The phrase “first sale of common equity securities” in the JOBS Act is not limited to a company’s initial primary offering of common equity securities for cash. It could also include offering common equity pursuant to an employee benefit plan on a Form S-8 as well as a selling shareholder’s secondary offering on a resale registration statement.

Even if the issuer had a registration statement declared effective on or before Dec. 8, 2011, so long as the first sale of common equity securities occurs after Dec. 8, 2011, an issuer may qualify as an emerging growth company, assuming the other requirements of the definition are satisfied.

Question: When would a company determine whether it is an emerging growth company for purposes of the various provisions in Title 1?

Answer:  Current Commission rules do not address when emerging growth company status should be determined or provide for any transition into or out of emerging growth company status. Absent rule changes, we will apply the following general principles, based on current rules and on the language of Title 1.

A company must qualify as an emerging growth company at the time of submission in order to submit a confidential draft registration statement, or any amendment thereto, under Securities Act Section 6e. If a company ceases to qualify as an emerging growth company while undergoing the confidential review of its draft submission statement…it would need to file a registration statement to continue the review process and comply with current rules and regulations applicable to companies that are not emerging growth companies. At that time, the prior confidential draft submissions would be filed as exhibits to the registration statement.
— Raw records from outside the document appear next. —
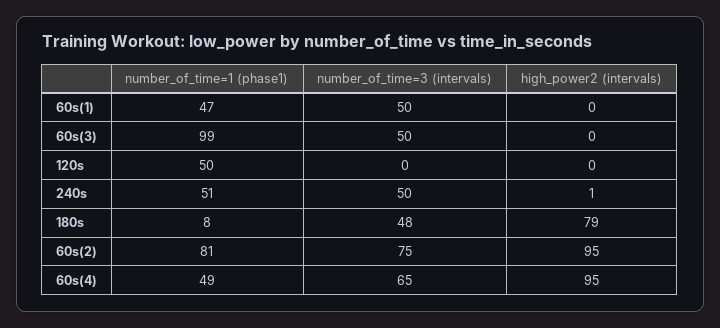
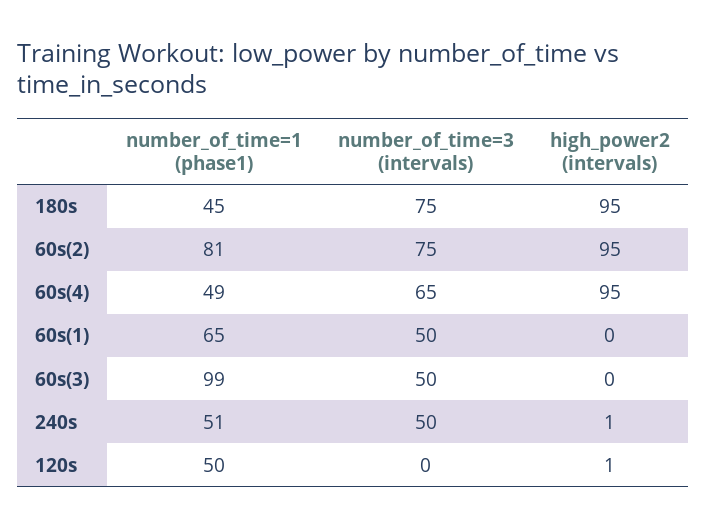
number_of_time=1 (phase1), 60s(1): 47 -> 65
high_power2 (intervals), 120s: 0 -> 1
number_of_time=1 (phase1), 180s: 8 -> 45
number_of_time=3 (intervals), 180s: 48 -> 75
high_power2 (intervals), 180s: 79 -> 95

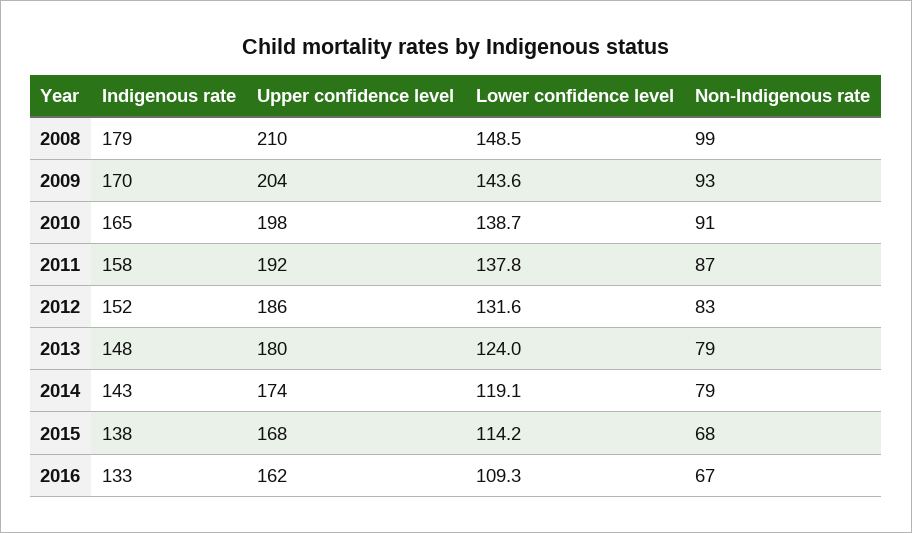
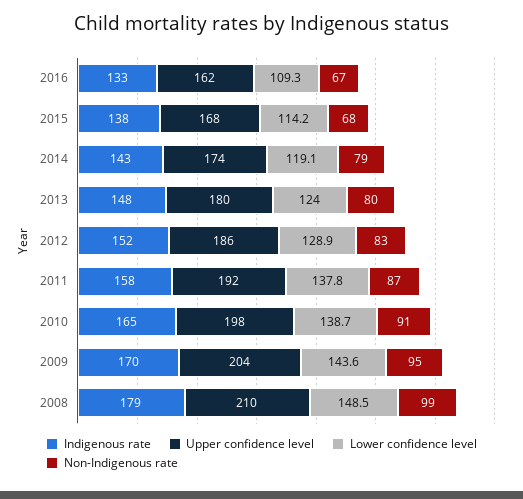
Non-Indigenous rate, 2009: 93 -> 95
Lower confidence level, 2012: 131.6 -> 128.9
Non-Indigenous rate, 2013: 79 -> 80

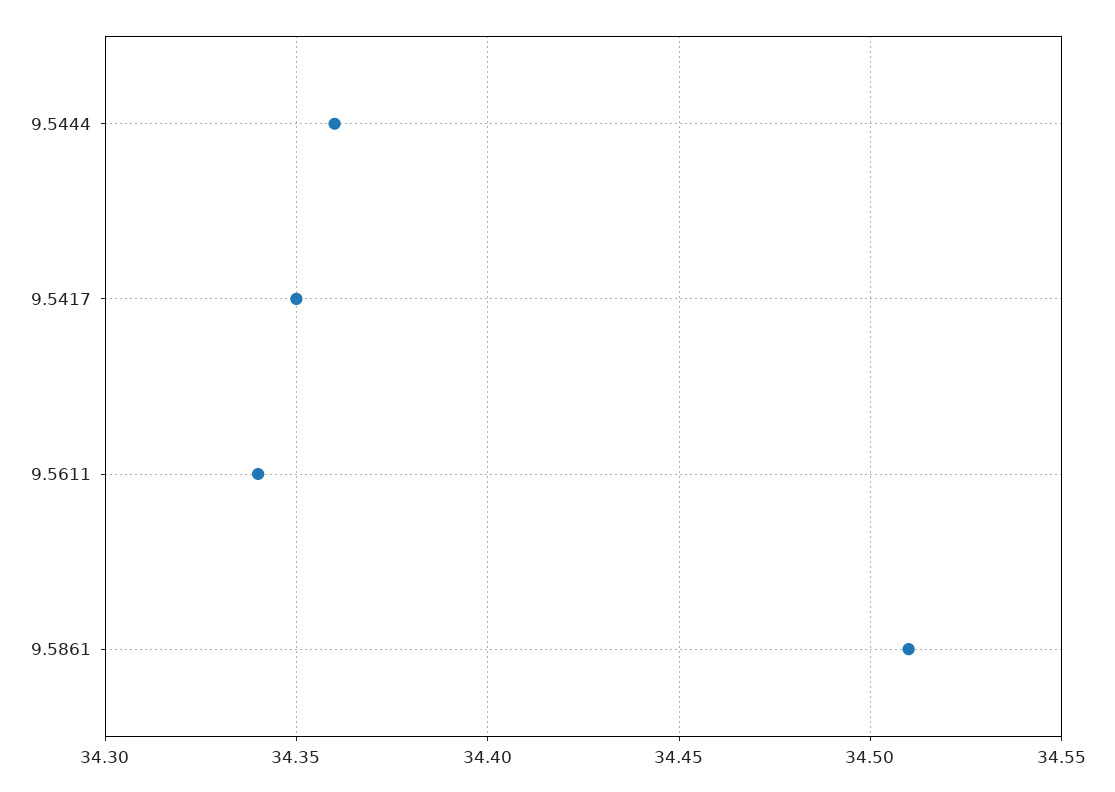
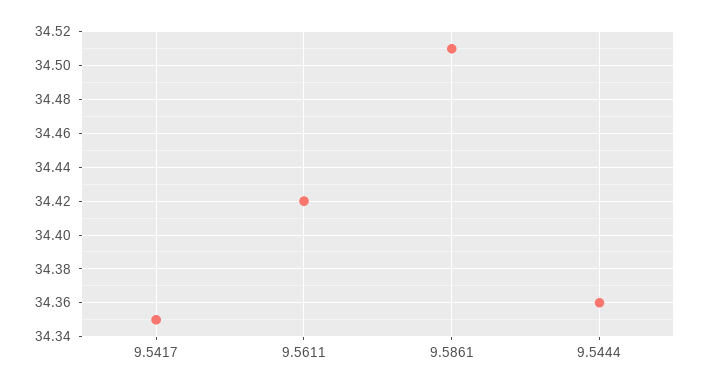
9.5611: 34.34 -> 34.42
(See the SEC publication for more)

Question: How should an emerging growth company identify itself as an emerging growth company in a draft registration statement submitted to the staff on a confidential basis under Securities Act Section 6e and in the subsequent electronic filing of the registration statement on EDGAR?

Answer: The issuer should disclose that it is an emerging growth company on the cover page of its prospectus.

Question: May an issuer that qualifies as an emerging growth company amend its registration statement to provide the scaled disclosure available to emerging growth companies if the registration statement was initially filed prior to April 5, 2012?

Answer: Yes. The emerging growth company may provide the scaled disclosure available to emerging growth companies in a pre-effective amendment to a pending registration statement or in a post-effective amendment.